Do you believe that you have a good support system?
I definitely believe that I have a strong support system. My family and friends are ceaselessly by my side no matter the circumstance.
How do you deal with your own mental health?
I maintain mental health by practicing compassion and revolutionary love with those that I encounter. I find it extremely important to continually recognize your privileges and to then act in a way that is not only beneficial for you, but for others.
Are there any specific psychological conditions that mean a lot to you?
Depression and anxiety have been prevalent in my family for years, so I tend to be most interesting in understanding these mental illnesses.
Do you believe that the stigma has decreased a significant amount in your community?
I do believe that mental health stigmas have decreased substantially in my generation, but not particularly in the Black community. As a biracial young woman, I have seen firsthand the dichotomy of how mental illness is treated both in the Black and white community.

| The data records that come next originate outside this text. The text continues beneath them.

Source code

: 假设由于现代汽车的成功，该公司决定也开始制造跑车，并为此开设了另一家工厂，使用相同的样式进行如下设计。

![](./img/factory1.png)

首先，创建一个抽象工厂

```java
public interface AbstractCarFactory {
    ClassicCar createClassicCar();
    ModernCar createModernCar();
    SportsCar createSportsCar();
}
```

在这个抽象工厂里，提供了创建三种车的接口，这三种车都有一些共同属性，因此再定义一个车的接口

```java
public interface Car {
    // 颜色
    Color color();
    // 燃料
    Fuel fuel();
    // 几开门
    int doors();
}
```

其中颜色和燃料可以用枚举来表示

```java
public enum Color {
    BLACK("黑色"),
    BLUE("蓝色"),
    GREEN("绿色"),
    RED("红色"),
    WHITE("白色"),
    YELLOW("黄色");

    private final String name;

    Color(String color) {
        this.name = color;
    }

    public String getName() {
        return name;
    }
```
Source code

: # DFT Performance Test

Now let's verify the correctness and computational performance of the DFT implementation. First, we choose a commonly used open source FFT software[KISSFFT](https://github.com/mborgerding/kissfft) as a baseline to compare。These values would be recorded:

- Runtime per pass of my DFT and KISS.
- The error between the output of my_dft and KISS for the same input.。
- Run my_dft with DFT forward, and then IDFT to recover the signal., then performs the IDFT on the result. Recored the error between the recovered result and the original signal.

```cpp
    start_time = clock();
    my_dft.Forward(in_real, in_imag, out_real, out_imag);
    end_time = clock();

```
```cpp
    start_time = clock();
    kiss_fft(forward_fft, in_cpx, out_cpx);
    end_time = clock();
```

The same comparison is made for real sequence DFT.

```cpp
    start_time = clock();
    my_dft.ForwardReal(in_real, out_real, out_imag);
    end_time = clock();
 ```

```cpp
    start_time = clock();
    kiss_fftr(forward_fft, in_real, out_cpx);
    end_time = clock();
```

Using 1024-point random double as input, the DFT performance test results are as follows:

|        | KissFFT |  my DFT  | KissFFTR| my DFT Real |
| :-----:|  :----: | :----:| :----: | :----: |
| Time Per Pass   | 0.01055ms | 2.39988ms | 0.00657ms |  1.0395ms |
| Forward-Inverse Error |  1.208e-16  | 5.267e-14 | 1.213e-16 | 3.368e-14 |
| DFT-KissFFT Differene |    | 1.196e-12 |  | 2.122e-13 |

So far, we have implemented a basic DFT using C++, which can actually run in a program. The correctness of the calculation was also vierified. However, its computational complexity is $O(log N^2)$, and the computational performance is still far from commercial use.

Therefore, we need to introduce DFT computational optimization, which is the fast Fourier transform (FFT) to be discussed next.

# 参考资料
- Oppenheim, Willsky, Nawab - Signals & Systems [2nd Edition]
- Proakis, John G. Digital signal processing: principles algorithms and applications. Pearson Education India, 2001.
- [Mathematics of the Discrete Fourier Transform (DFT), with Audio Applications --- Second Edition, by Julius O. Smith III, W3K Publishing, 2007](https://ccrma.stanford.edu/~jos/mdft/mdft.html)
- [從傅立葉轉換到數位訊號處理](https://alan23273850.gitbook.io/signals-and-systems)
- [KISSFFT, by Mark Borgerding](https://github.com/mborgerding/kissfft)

Do you have any favorite mental health advocates? If so, who are they?
The work and activism of Shalmali Jadhav from India is not only necessary but captivating. Shalmali is kind, intelligent, and effervescent and her involvements are nothing short of inspiring. She will undoubtedly change the world.
How do you think school affects mental health?
I think that traditional school- that is pre-COVID- tended to be very draining for one’s mental health due to the constant need to wake up and work. Conversely, school now is draining because of the lack of human interaction coupled with the stress and trauma of living through a pandemic.
What do you think schools should do to combat mental illness within students?
I think schools should create clear and defined safe spaces, virtual or in-person, for students to vent about their mental health in a de-stigmatized environment. Additionally, mental health stigmas should be completely erased not only in school, but across the world.
What self-care practices do you recommend?
I would recommend people to allow themselves to feel their emotions fully, but to understand that their emotions are temporary and are the result of some trigger- good or bad. It is important for youth to understand that self-care is not limited to face masks and proper sleep. Self-care is exercise, self-care is reading, self-care is crying.
I hear that you are the founder, producer and co-host of the (F)emolden Podcast which focuses on empowering women and non-binary individuals. How do you believe mental health plays in with female rights?
Mental health is particularly important in female and non-binary communities because it is often neglected. Women are traditionally cast off as being “overly emotional” so our feelings and mental illnesses are not taken seriously. Furthermore, non-binary people not only deal with gender and body dysphoria, but their existence is invalidated at a systemic level which ultimately leads to declining mental health.
Females show higher rates of diagnosed anxiety and depression. Why do you believe that is?
As stated previously, I believe that women’s mental health is trivialized societally which leads to further anxiety and depression. Furthermore, in developing countries, many women are not given access to proper sanitary items for menstruation which leads to depression.
What does mental health mean to you?
Mental health is the foundation of our body and spirit. It is paramount to obtain mental health and to advocate for proper mental health education because all people should have access to tools that allow them to be mentally healthy.